Regular readers know that under the blueprint banks are suppose to protect the real economy from the excesses of the financial markets by absorbing the losses today on the debts that exceed the borrowers capacity to repay. Subsequently, banks can rebuild their book capital through future retained earnings and equity issuance.
Greece shows what happens to a country when banks do not do this.
For Greece, there’s little to hope for from today, which ever way it goes. The austerity package looks tough: 20pc reduction in the minimum wage; 15,000 public sector jobs losses; pension and spending cuts.
But it’s probably irrelevant anyway.
While Merkel and other leaders have focused obsessively on numbers, forcing Greece to reduce its debts and repay Brussels for its folly, they appear to have missed the country’s alarming economic, political and social collapse.
On Thursday, the Hellenic Statistical Authority said Greece’s manufacturing output contracted by 15.5pc in December from a year earlier and industrial output fell 11.3pc, having fallen 7.8pc in November. Unemployment jumped to 20.9pc in November, up from 18.2pc in October - a rise of 14pc in a month.
Away from the statistics, money and labour is evaporating as the middle classes flee the social and financial chaos.

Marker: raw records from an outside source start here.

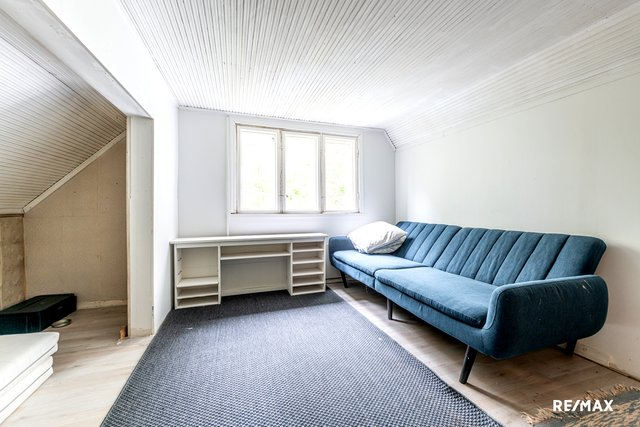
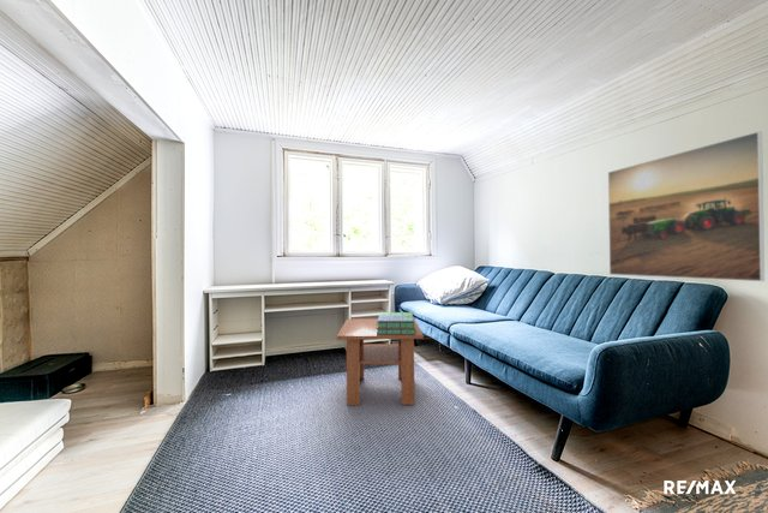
+ stack of books [377,311,416,334]
+ coffee table [336,317,425,406]
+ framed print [607,130,766,282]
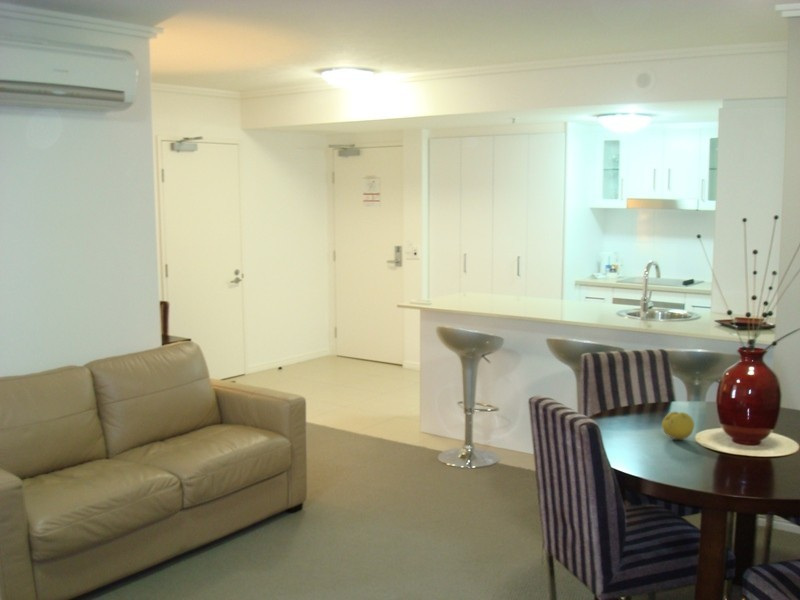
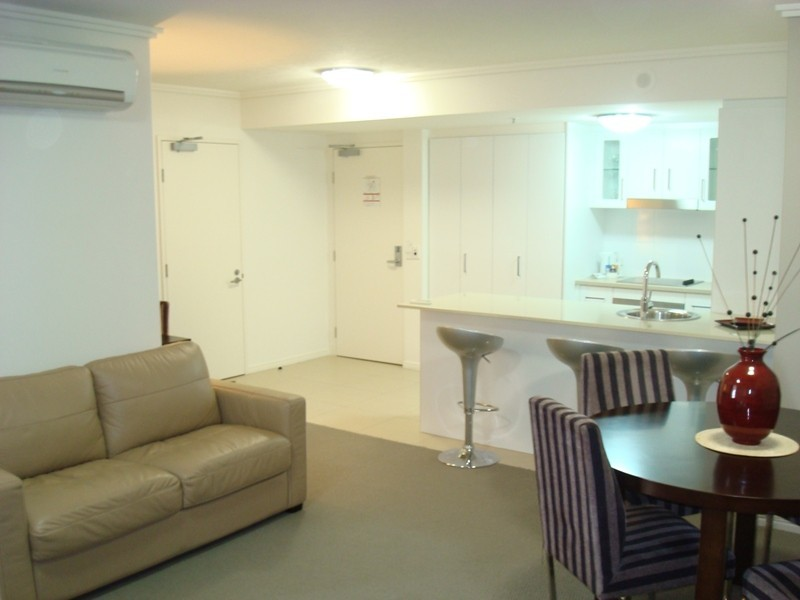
- fruit [661,410,695,441]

The rest are spilling out onto the streets. On Friday even the main police union changed sides. “We refuse to stand against our parents, our brothers, our children or any citizen who protests and demands a change of policy,” they said.
And in April they will go to the polls and almost certainly demand change. The dominant Pasok party, which has been strongly pro-European, has seen its electoral support plunge from a powerful 47pc to a shocking 8pc.
But by that stage, perhaps Athens won’t be Ms Merkel’s problem anymore - she’ll have Portugal, Spain and Italy to worry about instead.